## Exercise instructions
Filter the data for lines with the word "right", then copy every line so identified.

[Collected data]
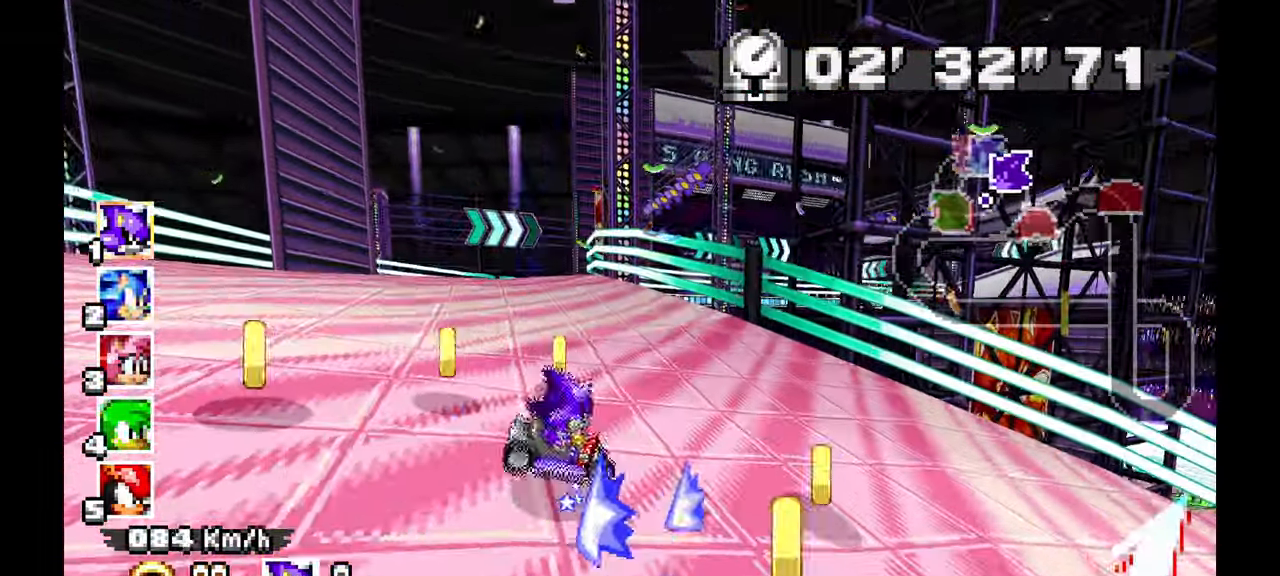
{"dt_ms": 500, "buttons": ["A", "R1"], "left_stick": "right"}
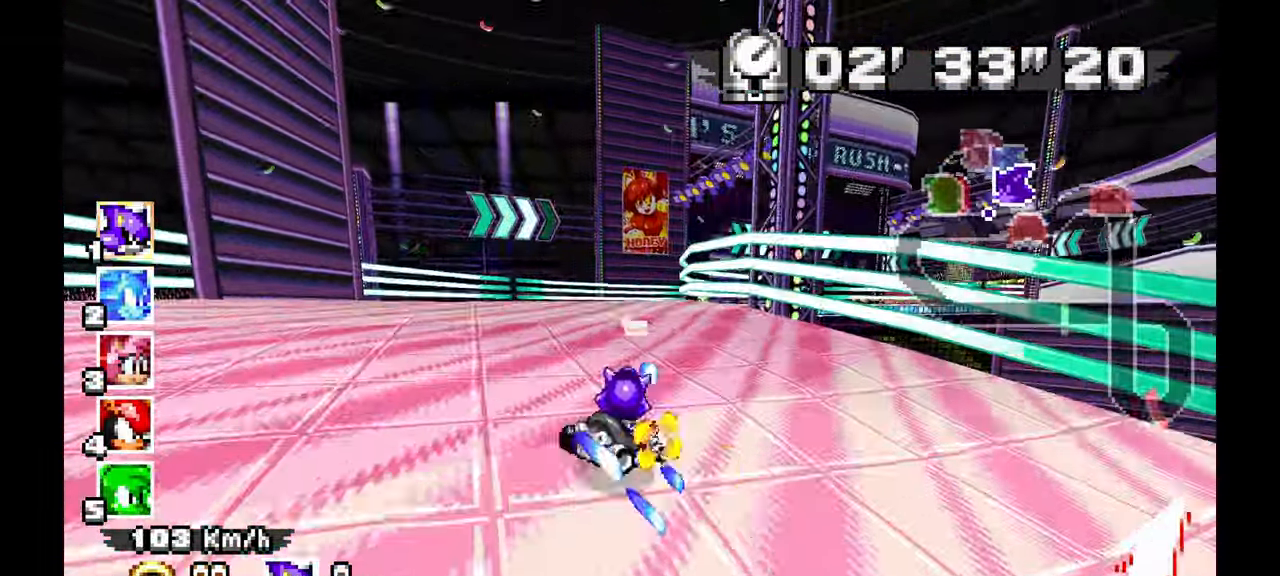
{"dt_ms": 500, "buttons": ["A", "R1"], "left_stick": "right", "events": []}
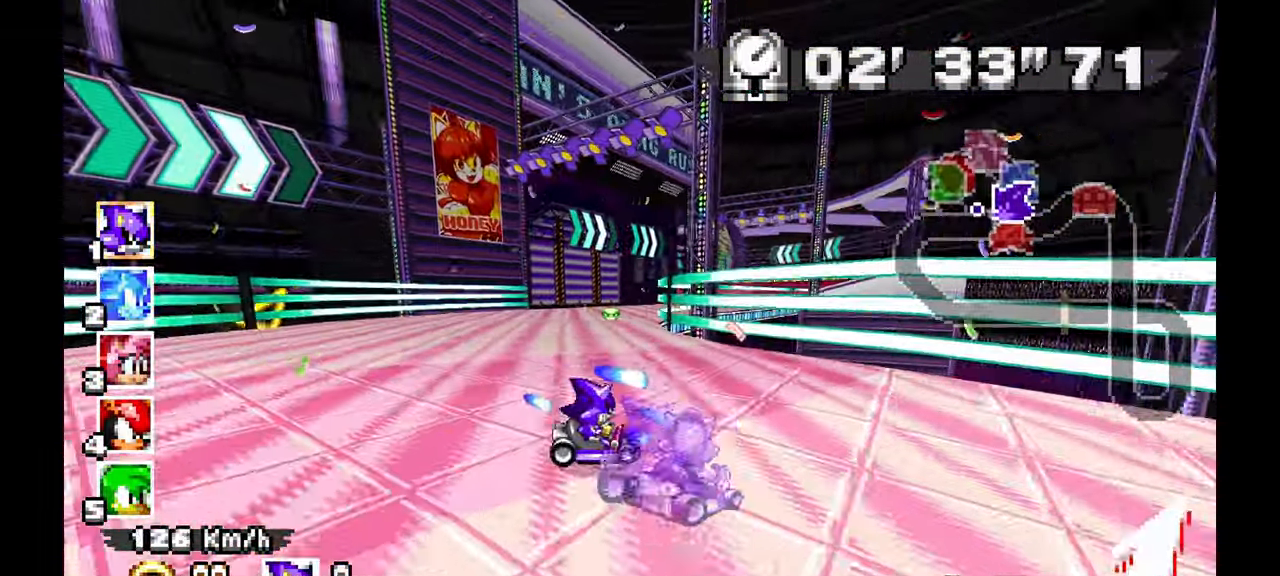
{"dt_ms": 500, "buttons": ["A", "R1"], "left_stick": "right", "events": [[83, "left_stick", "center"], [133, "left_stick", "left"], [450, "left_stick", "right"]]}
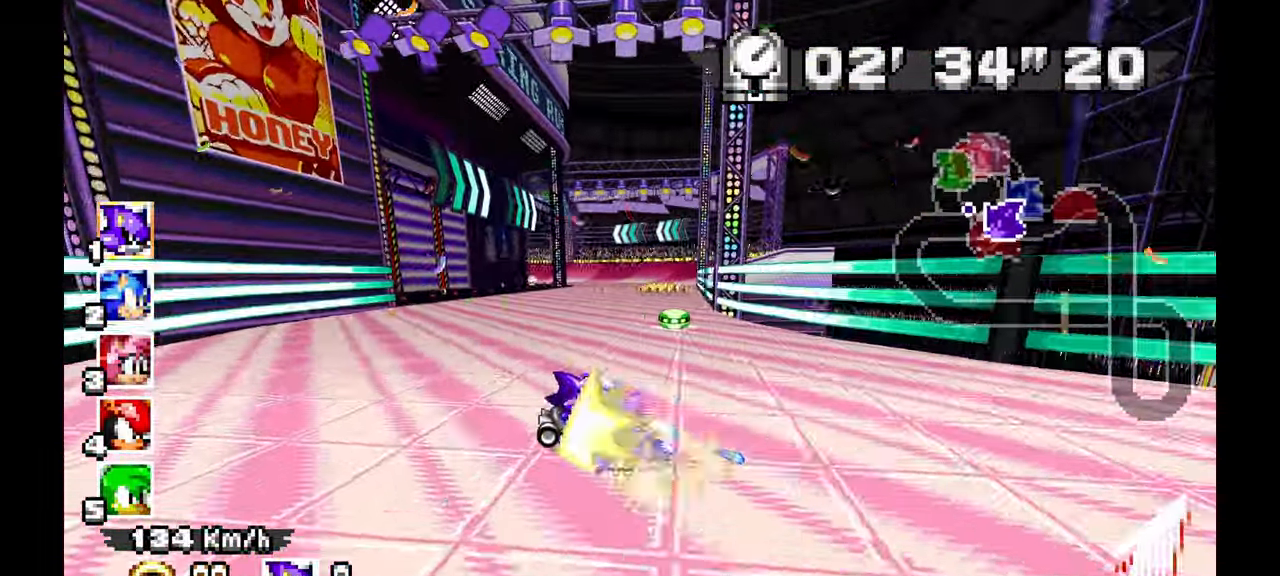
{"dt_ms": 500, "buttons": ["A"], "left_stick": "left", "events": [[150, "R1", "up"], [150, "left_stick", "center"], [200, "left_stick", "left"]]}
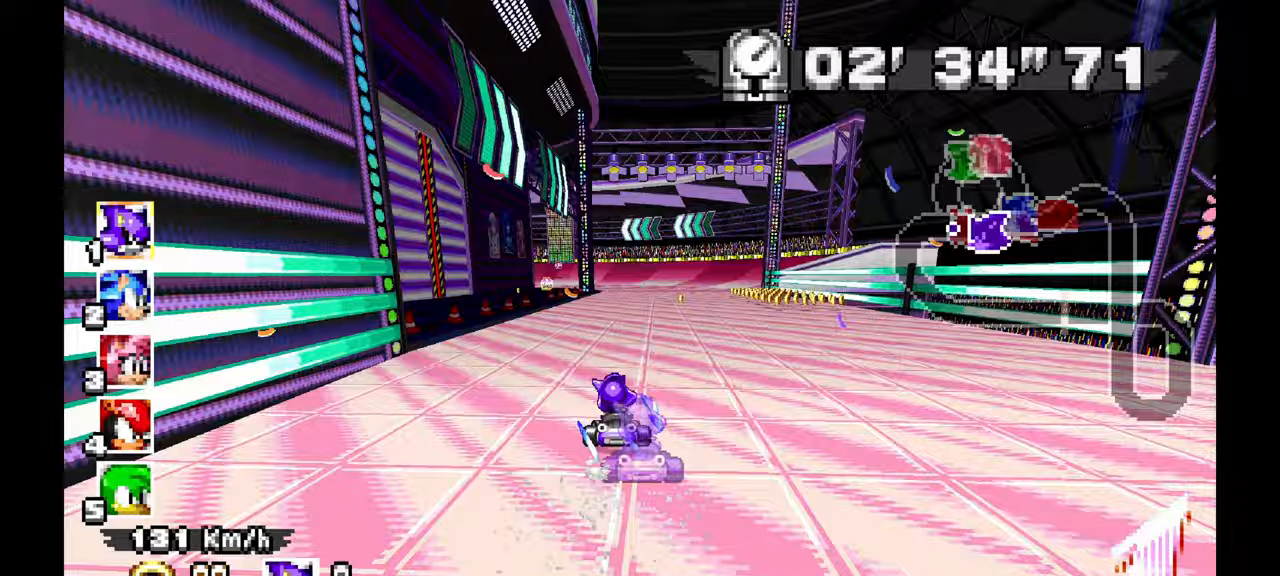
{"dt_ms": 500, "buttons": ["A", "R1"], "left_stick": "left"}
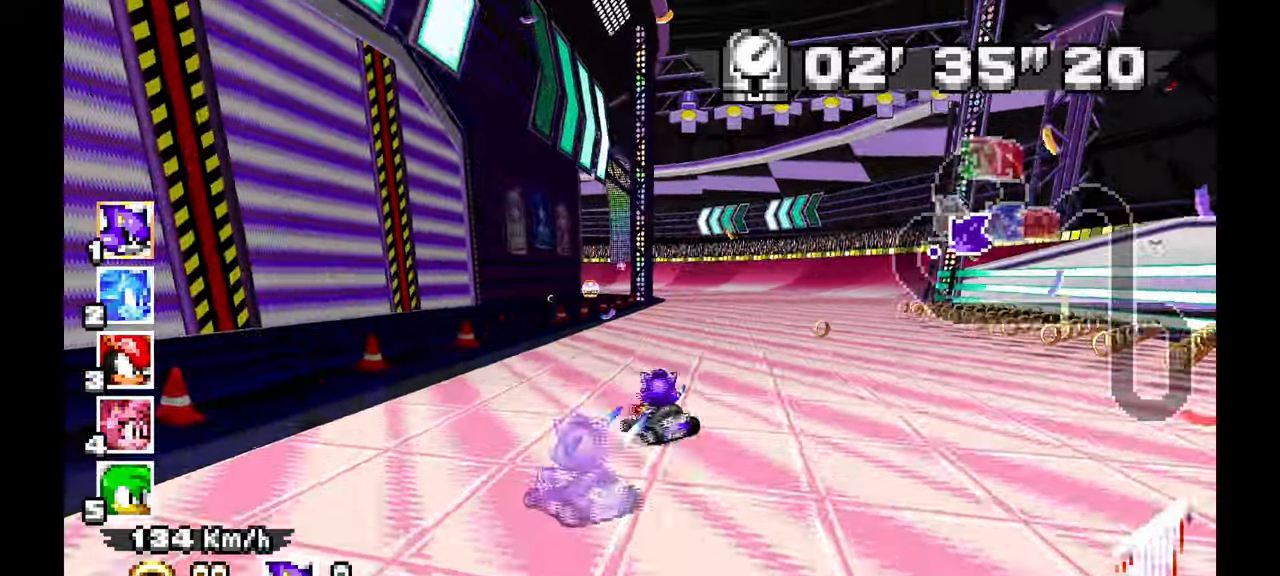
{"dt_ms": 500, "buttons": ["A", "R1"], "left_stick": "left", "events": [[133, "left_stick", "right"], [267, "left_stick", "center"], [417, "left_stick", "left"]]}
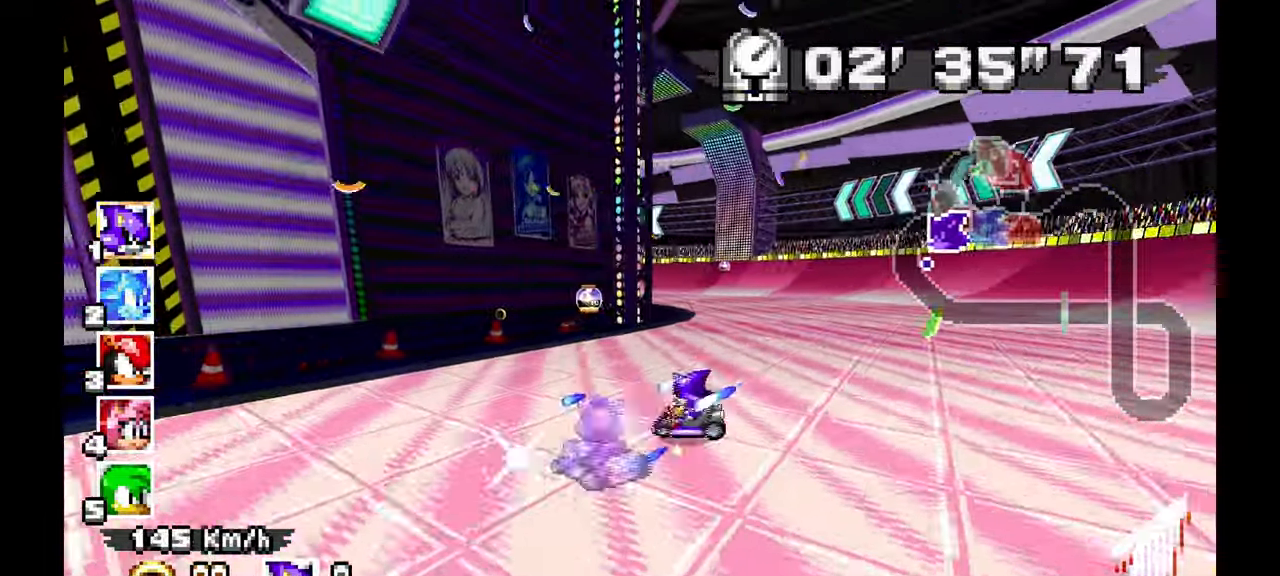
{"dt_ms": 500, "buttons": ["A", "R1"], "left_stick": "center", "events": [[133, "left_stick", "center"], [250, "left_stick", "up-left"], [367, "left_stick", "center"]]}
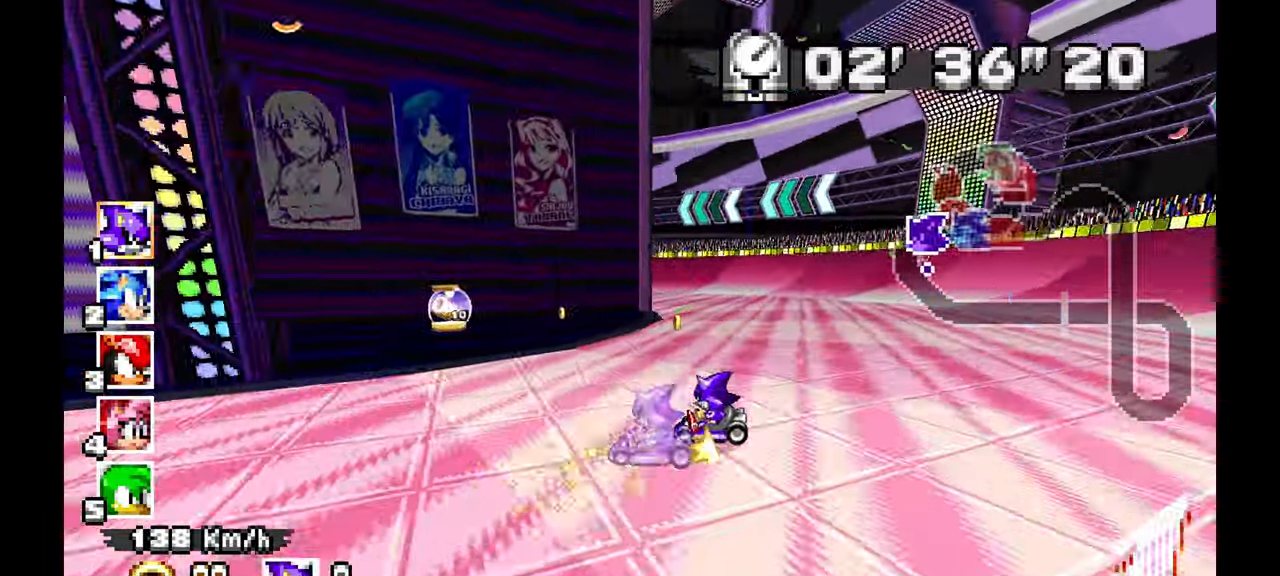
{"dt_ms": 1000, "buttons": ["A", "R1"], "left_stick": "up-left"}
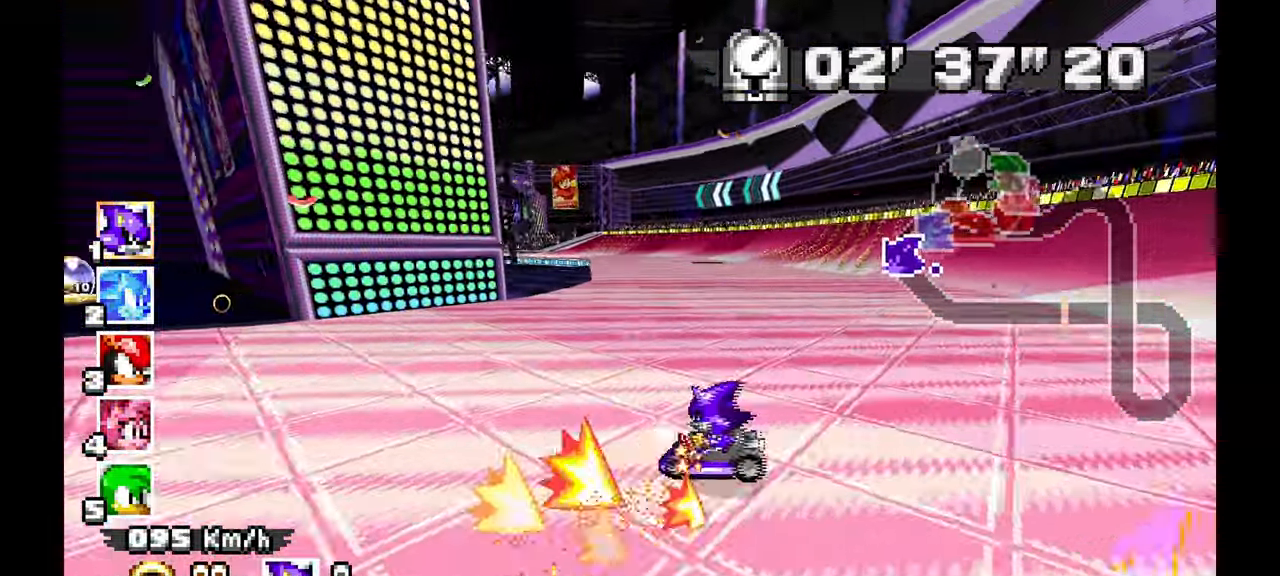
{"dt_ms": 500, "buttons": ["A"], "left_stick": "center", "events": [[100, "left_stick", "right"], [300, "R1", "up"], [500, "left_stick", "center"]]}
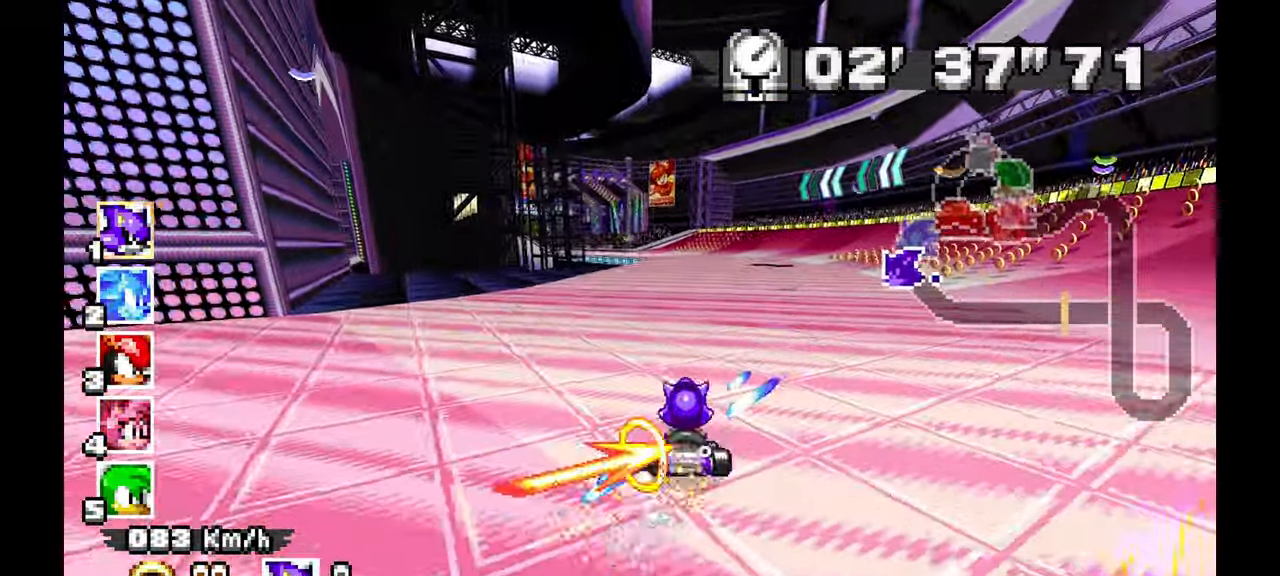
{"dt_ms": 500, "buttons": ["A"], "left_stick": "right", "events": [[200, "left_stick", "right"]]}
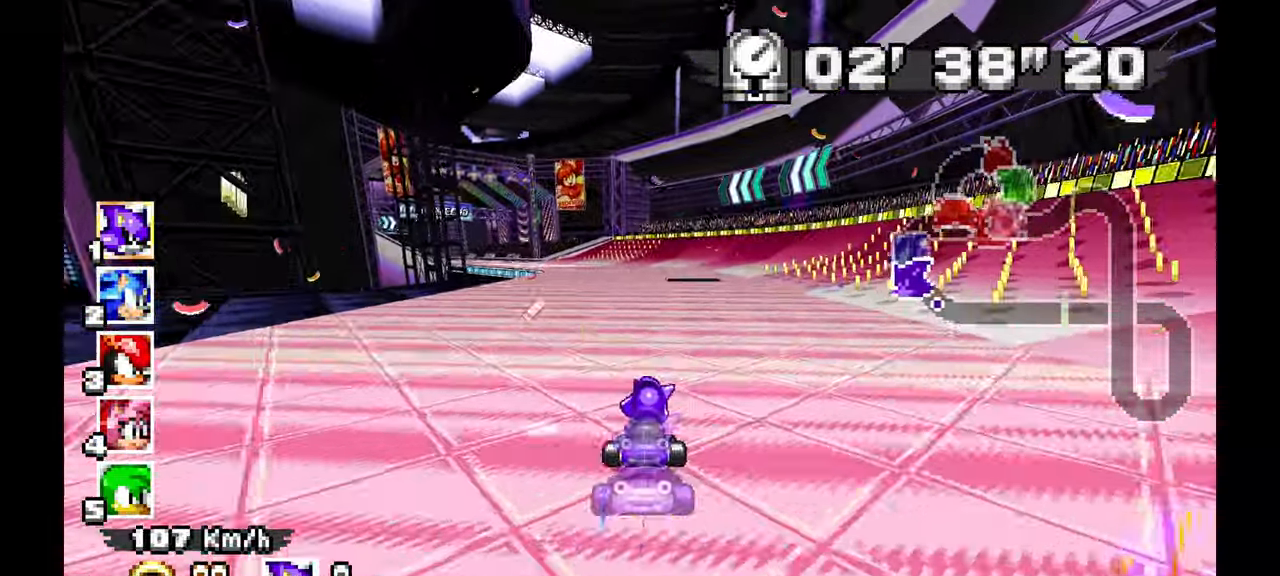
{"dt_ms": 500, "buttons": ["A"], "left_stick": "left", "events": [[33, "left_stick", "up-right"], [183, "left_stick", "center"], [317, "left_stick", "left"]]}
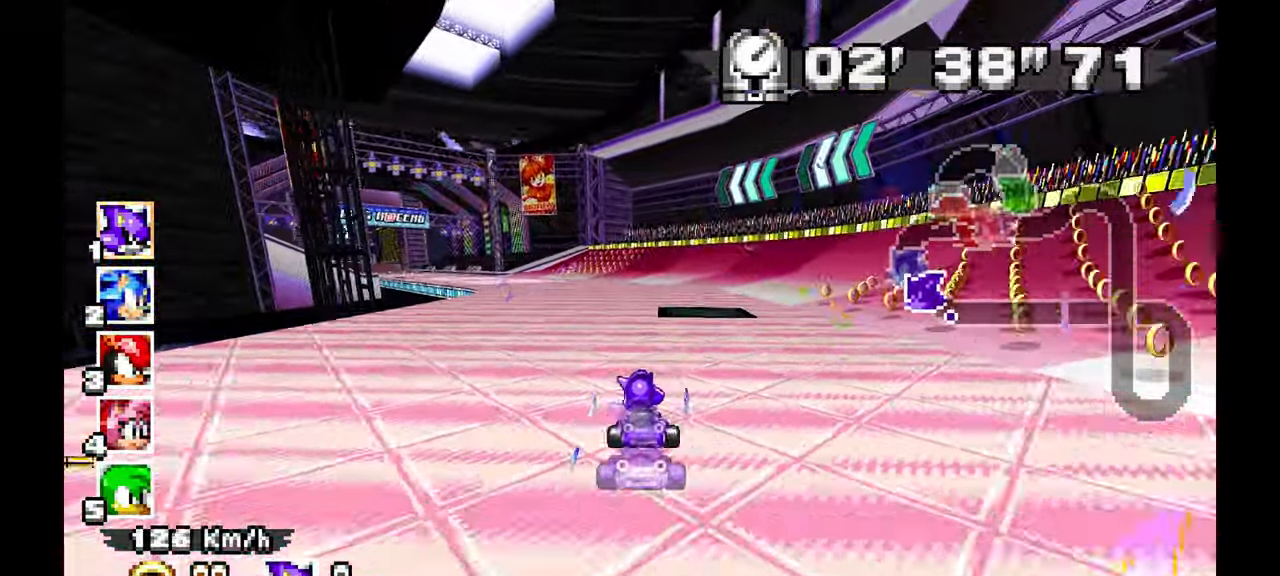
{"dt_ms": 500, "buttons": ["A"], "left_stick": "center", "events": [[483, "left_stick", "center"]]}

## Reply to the task
{"dt_ms": 500, "buttons": ["A", "R1"], "left_stick": "right"}
{"dt_ms": 500, "buttons": ["A", "R1"], "left_stick": "right", "events": []}
{"dt_ms": 500, "buttons": ["A", "R1"], "left_stick": "right", "events": [[83, "left_stick", "center"], [133, "left_stick", "left"], [450, "left_stick", "right"]]}
{"dt_ms": 500, "buttons": ["A", "R1"], "left_stick": "left", "events": [[133, "left_stick", "right"], [267, "left_stick", "center"], [417, "left_stick", "left"]]}
{"dt_ms": 500, "buttons": ["A"], "left_stick": "center", "events": [[100, "left_stick", "right"], [300, "R1", "up"], [500, "left_stick", "center"]]}
{"dt_ms": 500, "buttons": ["A"], "left_stick": "right", "events": [[200, "left_stick", "right"]]}
{"dt_ms": 500, "buttons": ["A"], "left_stick": "left", "events": [[33, "left_stick", "up-right"], [183, "left_stick", "center"], [317, "left_stick", "left"]]}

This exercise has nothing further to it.